第7話 鉄橋からダイブ
橋の真ん中まで来た時に、中国軍の車列が橋のふもと辺りに着いた付いた。浜田さん、水崎さんが、機関銃を出して、先頭車両のタイヤを狙った。タイヤがパンクし、その車は横転し、橋への後ろの車の侵入を邪魔する形で止まった。佐田倉さんがおっと安堵の声を出した。
横転した車の左右の端から、中国兵が銃を持ちこちらに走ってきたが、水崎さんと浜田さんの機銃掃射に阻まれて、なかなか近付けない。そうやって時間稼ぎをしながら、私達は橋を後ずさりしながら、進んでいった。
しかし、ことはそんな簡単ではなかった。中国軍の車列はまだ他にもいたのだ。
今度は橋の反対側から、数台の車がやってきて、橋のふもとに私達の侵入を阻止するように止まり、中国兵が降りてきた。私達は橋の真ん中で、挟み撃ちにされてしまった。

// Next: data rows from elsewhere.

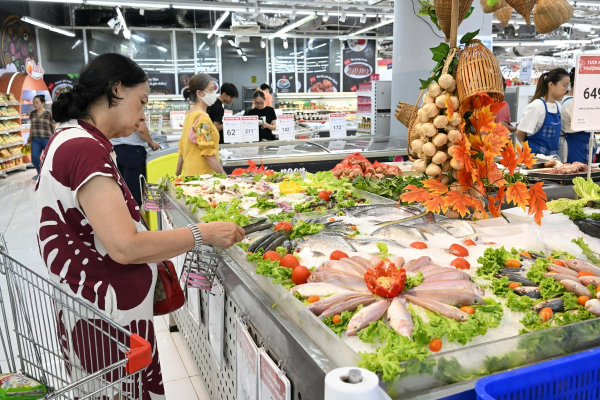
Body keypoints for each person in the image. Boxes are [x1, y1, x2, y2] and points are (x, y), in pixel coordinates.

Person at [35, 54, 244, 399]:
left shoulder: (69, 138)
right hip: (107, 316)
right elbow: (125, 245)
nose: (144, 114)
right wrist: (202, 234)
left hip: (88, 308)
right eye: (142, 101)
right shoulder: (84, 150)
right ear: (116, 90)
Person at [176, 74, 225, 176]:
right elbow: (208, 154)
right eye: (211, 90)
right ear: (200, 93)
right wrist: (225, 176)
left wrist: (176, 176)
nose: (214, 94)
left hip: (191, 176)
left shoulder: (190, 116)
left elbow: (182, 151)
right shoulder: (202, 119)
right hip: (203, 178)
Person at [516, 68, 570, 157]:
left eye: (568, 86)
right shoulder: (537, 106)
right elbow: (520, 133)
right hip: (534, 159)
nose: (566, 89)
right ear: (551, 84)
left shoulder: (558, 106)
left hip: (552, 158)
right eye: (564, 85)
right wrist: (530, 148)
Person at [110, 121, 161, 207]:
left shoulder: (111, 109)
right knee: (134, 191)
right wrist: (151, 142)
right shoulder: (133, 108)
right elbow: (141, 128)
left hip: (114, 150)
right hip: (132, 151)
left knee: (120, 188)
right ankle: (135, 217)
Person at [562, 67, 596, 164]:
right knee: (577, 174)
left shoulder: (573, 100)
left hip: (581, 144)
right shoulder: (572, 103)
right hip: (576, 146)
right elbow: (590, 122)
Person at [28, 94, 55, 180]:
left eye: (37, 102)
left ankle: (50, 174)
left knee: (49, 158)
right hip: (35, 138)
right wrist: (29, 137)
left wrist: (56, 136)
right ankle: (40, 173)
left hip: (47, 138)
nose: (34, 104)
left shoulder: (48, 114)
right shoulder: (32, 114)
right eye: (33, 102)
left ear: (43, 103)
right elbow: (32, 126)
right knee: (34, 157)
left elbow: (54, 126)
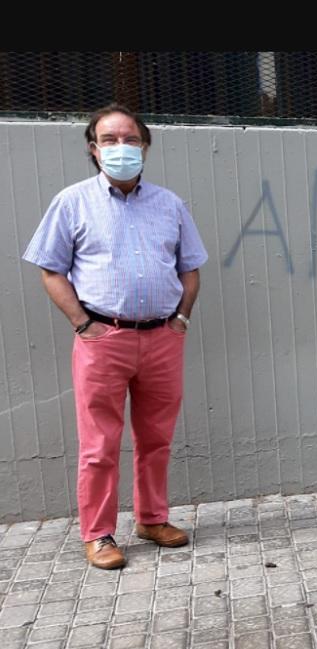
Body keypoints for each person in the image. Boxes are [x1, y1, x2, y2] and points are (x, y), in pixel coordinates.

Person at [22, 103, 207, 569]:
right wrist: (84, 325)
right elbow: (51, 271)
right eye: (110, 140)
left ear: (145, 146)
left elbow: (190, 269)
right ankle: (100, 534)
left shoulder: (170, 205)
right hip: (103, 339)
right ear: (94, 149)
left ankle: (151, 517)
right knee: (100, 443)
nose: (121, 147)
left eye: (130, 139)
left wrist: (181, 319)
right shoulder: (72, 202)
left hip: (163, 338)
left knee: (156, 437)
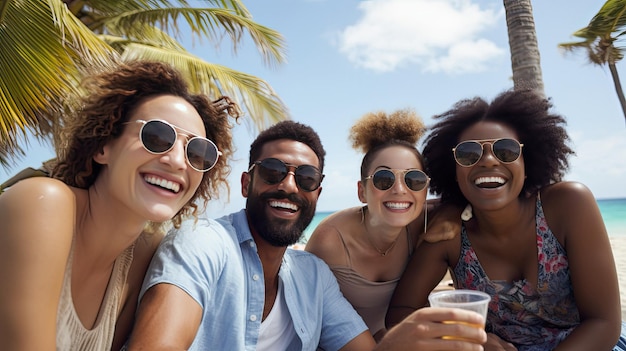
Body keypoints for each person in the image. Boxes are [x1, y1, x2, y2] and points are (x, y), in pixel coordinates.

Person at [126, 120, 487, 351]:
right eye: (272, 172)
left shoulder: (313, 277)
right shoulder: (203, 243)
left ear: (317, 192)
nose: (288, 186)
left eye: (306, 179)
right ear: (246, 182)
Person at [0, 60, 238, 350]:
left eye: (197, 152)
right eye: (157, 136)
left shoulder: (143, 254)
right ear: (104, 145)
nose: (177, 161)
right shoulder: (42, 203)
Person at [387, 88, 626, 351]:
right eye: (469, 153)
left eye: (506, 150)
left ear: (527, 162)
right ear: (453, 169)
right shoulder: (449, 233)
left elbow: (604, 323)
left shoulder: (567, 204)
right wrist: (462, 336)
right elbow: (400, 312)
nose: (489, 160)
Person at [305, 109, 430, 341]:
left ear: (425, 190)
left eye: (414, 179)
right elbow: (307, 318)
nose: (400, 190)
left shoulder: (423, 222)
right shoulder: (331, 240)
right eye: (384, 179)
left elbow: (468, 202)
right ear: (361, 191)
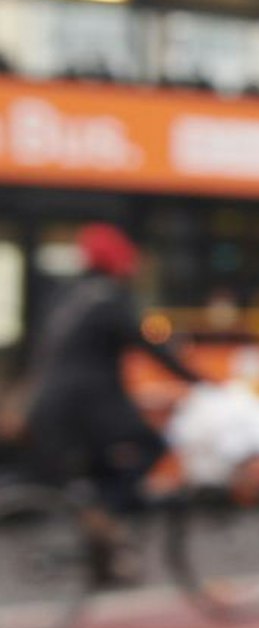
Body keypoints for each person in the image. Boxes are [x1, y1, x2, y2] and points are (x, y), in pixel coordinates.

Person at [24, 223, 201, 575]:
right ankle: (104, 522)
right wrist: (200, 380)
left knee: (105, 468)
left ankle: (105, 561)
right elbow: (151, 347)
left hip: (50, 406)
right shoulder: (111, 299)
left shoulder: (67, 295)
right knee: (152, 443)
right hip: (86, 406)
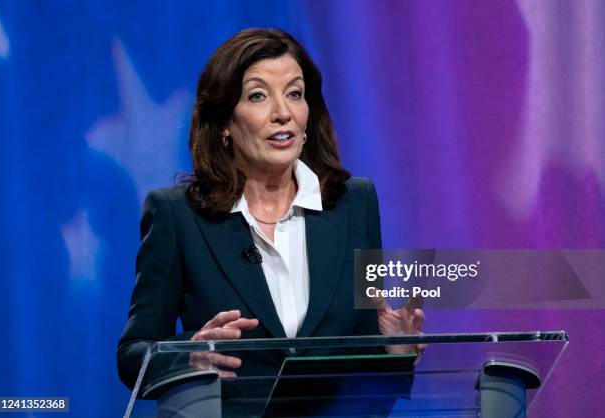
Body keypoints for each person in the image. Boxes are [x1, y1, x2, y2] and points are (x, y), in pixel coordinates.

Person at [117, 27, 424, 402]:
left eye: (295, 94)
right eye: (258, 96)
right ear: (225, 123)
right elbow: (132, 356)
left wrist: (395, 352)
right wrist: (187, 354)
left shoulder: (354, 204)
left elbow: (360, 349)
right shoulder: (177, 215)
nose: (283, 114)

中国兵の発砲が抑え気味になった。私達を通り抜けて、相撃ちになってしまうのを恐れたのだろう。威嚇程度に、空に撃ちながら、じわじわと近づいてきた。
「川に飛び込め」
リーダーの浜田さんが言った。確かにそれしか方法はなかった。川までは10mくらいの高さで、水は満々と満ちていた。10mとは大体3階建ての家の屋上くらいの高さだ。普通は飛べない。
浜田さんが早くという感じで、みんなに手を振った。
水崎さんが佐田倉さんを促した。佐田倉さんは躊躇したが、思い切って飛び込んだ。
次に水崎さんが飛び込んだ。バシャーンという音とともに、水しぶきが上がり、その水しぶきを狙って、中国兵が機銃掃射した。でも、水の流れが速いのと,かなり深くまで潜るせいで、血が浮かんでこなかった。つまり、飛び込めば助かる。

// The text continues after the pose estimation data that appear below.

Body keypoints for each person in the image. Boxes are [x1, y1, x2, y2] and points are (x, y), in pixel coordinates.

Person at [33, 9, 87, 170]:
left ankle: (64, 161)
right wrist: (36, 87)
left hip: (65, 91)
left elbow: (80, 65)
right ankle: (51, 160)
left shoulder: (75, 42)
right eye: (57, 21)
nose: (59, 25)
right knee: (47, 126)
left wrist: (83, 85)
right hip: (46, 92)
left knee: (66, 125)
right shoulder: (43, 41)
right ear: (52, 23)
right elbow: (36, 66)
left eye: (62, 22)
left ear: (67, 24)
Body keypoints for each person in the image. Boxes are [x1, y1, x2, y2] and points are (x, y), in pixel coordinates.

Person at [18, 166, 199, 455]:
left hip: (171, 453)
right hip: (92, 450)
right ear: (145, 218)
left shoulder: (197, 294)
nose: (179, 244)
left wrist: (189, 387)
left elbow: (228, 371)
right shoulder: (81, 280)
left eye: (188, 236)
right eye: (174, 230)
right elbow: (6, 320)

でも、私にはそんな高いところから飛び降りる勇気がなかった。足がすくんで、動けなかった。その時、張本さんが私の腕を掴んだ。
「飛ぶよ」
そう言って、張本さんは飛び込み、私はバランスを崩して、一緒に川に落ちていった。次に気がついたときは、水の中で、とにかく水面に顔を出そうとしていた。水面に顔を出し、周囲を確認すると、はるか遠くに私達が飛び降りた橋が見え、かなり下流へ流されていた。

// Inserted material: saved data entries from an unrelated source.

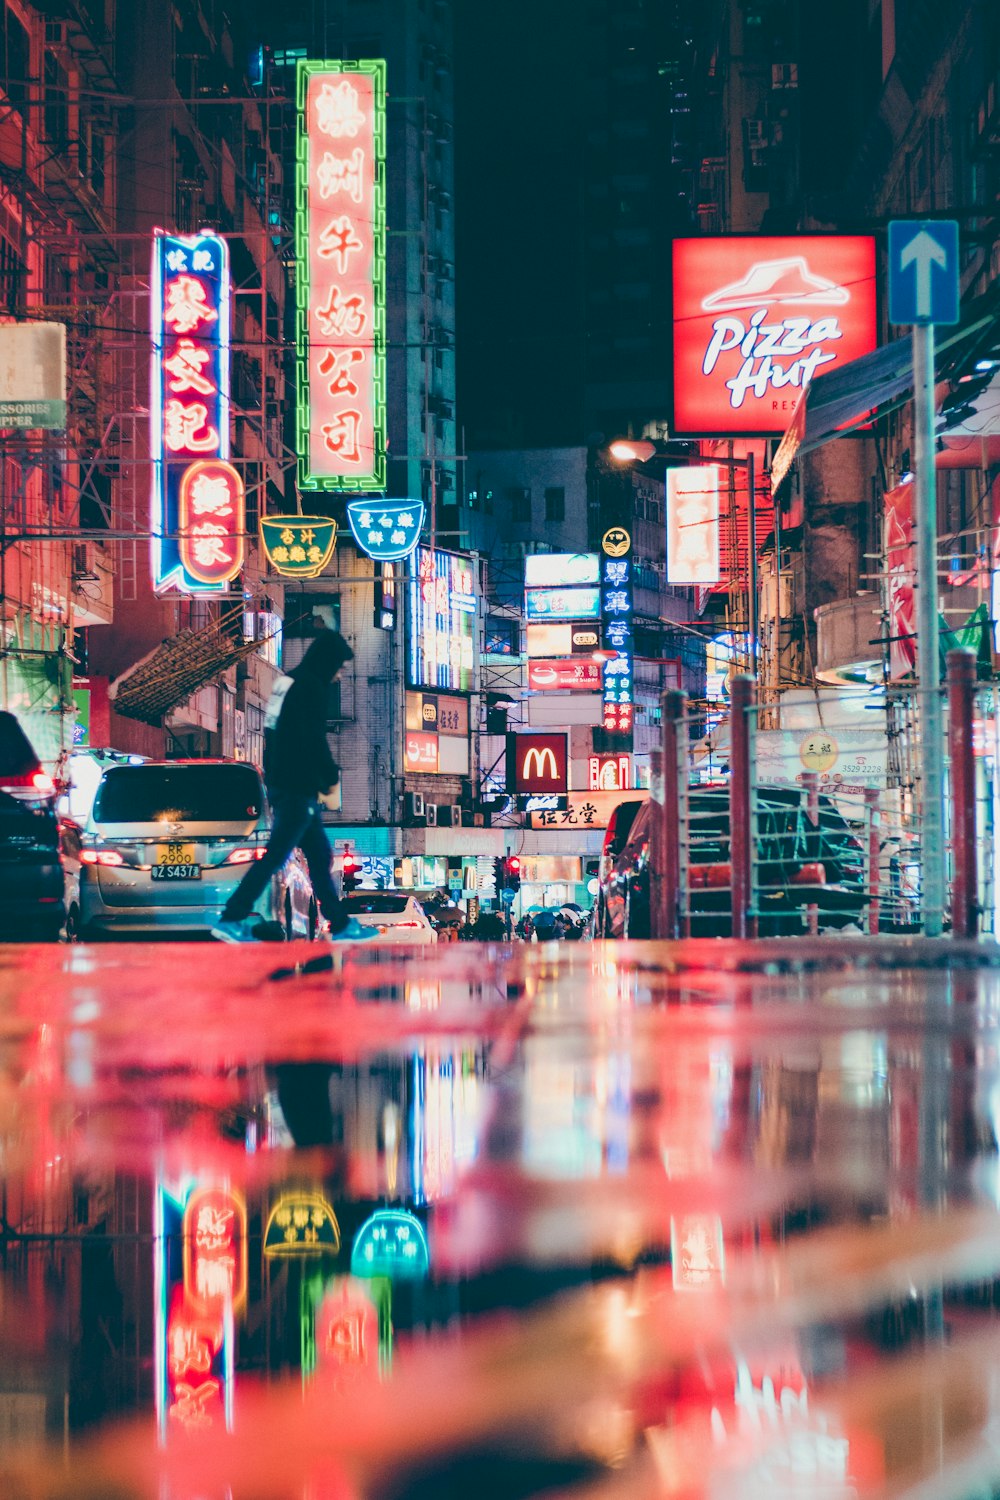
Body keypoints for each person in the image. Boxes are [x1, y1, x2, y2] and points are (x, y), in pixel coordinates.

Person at [212, 630, 373, 943]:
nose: (339, 674)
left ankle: (339, 924)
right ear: (327, 661)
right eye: (338, 666)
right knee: (276, 855)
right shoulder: (311, 687)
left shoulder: (286, 682)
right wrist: (328, 773)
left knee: (319, 855)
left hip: (284, 783)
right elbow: (312, 736)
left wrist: (274, 778)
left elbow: (272, 732)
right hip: (297, 786)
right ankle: (232, 917)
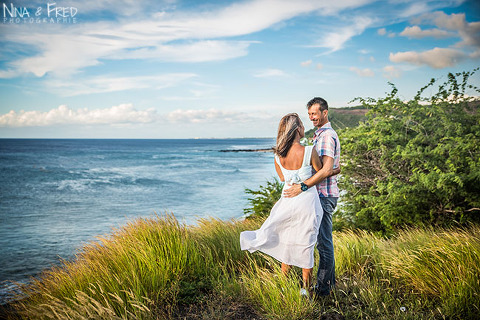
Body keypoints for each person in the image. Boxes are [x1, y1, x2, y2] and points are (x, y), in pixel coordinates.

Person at [240, 113, 340, 297]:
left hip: (286, 201)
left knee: (286, 241)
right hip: (307, 203)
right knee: (306, 244)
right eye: (302, 124)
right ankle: (306, 290)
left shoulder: (278, 156)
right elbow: (320, 173)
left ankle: (284, 286)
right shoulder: (309, 151)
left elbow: (281, 178)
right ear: (297, 130)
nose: (304, 128)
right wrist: (335, 170)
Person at [284, 97, 341, 297]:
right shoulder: (319, 136)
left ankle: (324, 290)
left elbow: (324, 170)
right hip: (320, 196)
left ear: (325, 112)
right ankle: (328, 286)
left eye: (315, 114)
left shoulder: (326, 136)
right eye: (309, 114)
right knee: (322, 242)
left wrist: (302, 186)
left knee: (323, 244)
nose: (312, 118)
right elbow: (328, 169)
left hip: (324, 195)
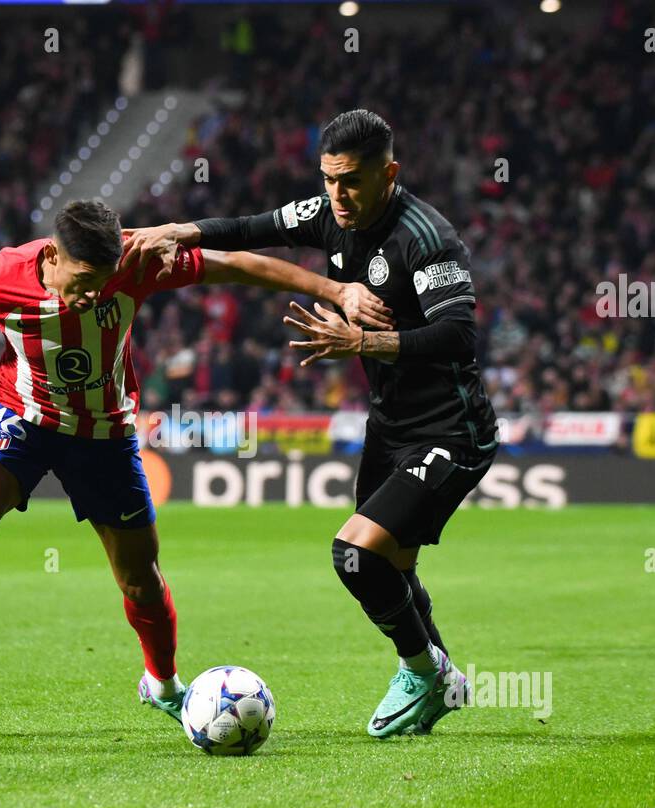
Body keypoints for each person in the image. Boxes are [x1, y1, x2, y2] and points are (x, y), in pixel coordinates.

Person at [0, 198, 390, 725]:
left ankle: (162, 684)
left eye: (102, 279)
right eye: (85, 280)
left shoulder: (135, 259)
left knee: (139, 578)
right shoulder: (1, 276)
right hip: (22, 415)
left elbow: (236, 263)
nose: (93, 292)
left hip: (105, 431)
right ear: (53, 257)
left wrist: (335, 291)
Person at [121, 109, 499, 737]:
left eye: (350, 180)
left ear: (389, 173)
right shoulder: (329, 214)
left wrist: (362, 343)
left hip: (451, 431)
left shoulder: (427, 238)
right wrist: (177, 230)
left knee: (354, 555)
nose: (336, 195)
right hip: (390, 424)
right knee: (392, 567)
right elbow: (251, 228)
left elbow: (459, 335)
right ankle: (439, 679)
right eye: (328, 179)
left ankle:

岸に上がろうにも、流れが早く、思い通りに体が進まない。どんどん流されて、とにかく息をするだけで精一杯だった。かなり流されて、川が大きく右に曲がり始めた。左岸は切立った崖だが、右岸はなだらかな小石の岸になっていて、そこなら岸に上がれそうだった。見ると、浜田さんが岸に上がっていた。私はうまく体を動かして、右岸により、岸に上がれた。
「良かった」
浜田さんは私の顔を見て言った。他の人は見ていないという。
川に沿って下流へ行くと、佐田倉さんがうずくまっていた。私達を見ると、安堵の声を上げた。3人でこれからどうするか、話した。幸い、私の通信機は壊れていなかった。定時連絡は午後5時なので、まだ時間があるため、指示を仰ぐわけにはいかない。地図を広げて、川を少し下流に下り、山脈の横断道を東に進むと、鉄道に交差するのが分かった。鉄道沿いに進めば、山中を迷子にならずに済む。ひとまず、下流に下り、その後、鉄道を目指すことになった。